Los recursos necesarios para cultivar tomates son bastante fáciles de obtener, de hecho, es posible que en casa puedas conseguirlos todos. A continuación, te mostramos una lista de los materiales que necesitas para el cultivo de tomates y la forma en que puedes conseguirlos:

  • Las semillas de tomate es lo primordial. Para ello, toma de la nevera el tomate más maduro y extrae las semillas con su jugo y todo.
  • Consérvalas en un vaso por tres días para que fermenten, luego lava las semillas y déjalas secar por tres días más.
  • El abono o capa orgánica que necesitas para fertilizar la tierra, puedes prepararlo con estiércol y desechos de vegetales.
  • Recuerda que es importante fertilizar para aportar nutrientes al suelo.
  • El clima es un factor importante, asegúrate de no cultivar tomates en una época muy fría, un ambiente cálido es lo ideal.
  • La ubicación también es fundamental, debes colocar tus cultivos de tomates en un lugar donde reciban suficiente sol.
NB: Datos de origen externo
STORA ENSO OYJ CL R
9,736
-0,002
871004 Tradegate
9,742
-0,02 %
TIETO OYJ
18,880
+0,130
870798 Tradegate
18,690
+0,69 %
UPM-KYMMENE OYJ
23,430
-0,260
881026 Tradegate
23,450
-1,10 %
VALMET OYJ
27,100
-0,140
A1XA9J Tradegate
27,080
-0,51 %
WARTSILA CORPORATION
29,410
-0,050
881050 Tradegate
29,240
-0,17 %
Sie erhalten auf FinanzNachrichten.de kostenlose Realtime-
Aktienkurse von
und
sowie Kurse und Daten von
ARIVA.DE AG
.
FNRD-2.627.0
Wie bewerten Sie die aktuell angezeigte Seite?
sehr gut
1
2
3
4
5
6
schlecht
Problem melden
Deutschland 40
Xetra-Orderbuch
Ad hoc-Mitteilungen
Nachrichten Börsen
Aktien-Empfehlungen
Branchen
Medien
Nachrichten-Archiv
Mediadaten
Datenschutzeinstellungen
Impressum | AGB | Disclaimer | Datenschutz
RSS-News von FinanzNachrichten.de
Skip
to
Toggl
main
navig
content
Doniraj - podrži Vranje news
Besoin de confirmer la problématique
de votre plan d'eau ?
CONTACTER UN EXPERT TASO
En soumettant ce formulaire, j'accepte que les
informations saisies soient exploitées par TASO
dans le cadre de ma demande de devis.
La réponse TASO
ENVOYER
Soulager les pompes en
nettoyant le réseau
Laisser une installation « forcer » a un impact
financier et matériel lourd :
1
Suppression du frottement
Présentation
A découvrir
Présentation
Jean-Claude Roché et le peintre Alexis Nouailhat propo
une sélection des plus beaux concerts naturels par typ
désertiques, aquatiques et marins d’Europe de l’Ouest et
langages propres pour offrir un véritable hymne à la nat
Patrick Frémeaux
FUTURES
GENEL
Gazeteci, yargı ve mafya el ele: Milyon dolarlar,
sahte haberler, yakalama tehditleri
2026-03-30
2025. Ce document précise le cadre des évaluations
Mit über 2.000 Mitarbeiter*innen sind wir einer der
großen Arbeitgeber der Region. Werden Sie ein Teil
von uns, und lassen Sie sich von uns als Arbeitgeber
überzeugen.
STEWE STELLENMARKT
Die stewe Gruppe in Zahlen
Consejos para cultivar tomates

Aunque ya conoces los pasos a seguir para cultivar tomates de la forma más eficaz y sencilla, toma en cuenta estos sencillos consejos que te garantizarán frutos más sanos y sabrosos.

huerto de tomates

  • Utiliza pequeñas macetas o contenedores en la plantación de las semillas.
  • Puedes utilizar tanto luz solar como iluminación artificial durante la primera plantación.
  • Pasado los dos meses de la siembra, y cuando esta tenga sus primeras hojitas, trasplanta tus brotes a una cama de cultivo, para darle mayor espacio a la raíces.
  • El lugar de la replantación debe recibir directamente los rayos del sol.
  • Después de trasplantada, cada cuatro días debes regar directamente las raíces y no las hojas, pues se pueden enfermar.
  • En la medida de su crecimiento, entierra una vara de madera al lado de la planta y sujétala a esta, para que el peso de los frutos no tumben al suelo la planta.
  • Las hojas que crecen en la parte inferior de la planta son más susceptibles a enfermarse.
  • Por lo tanto, debes cortar estas hojas con cuidado porque pueden perjudicar el resto de la planta.
  • Los brotes que crezcan en medio de las ramas no producirán frutos.
  • A pesar de que no den frutos sí absorberán los nutrientes de la planta, por eso también te recomendamos eliminarlos.
  • No olvides utilizar un insecticida que acabe con las plagas.
  • Recuerda que la mosca blanca dañarían por completo todo tu huerto.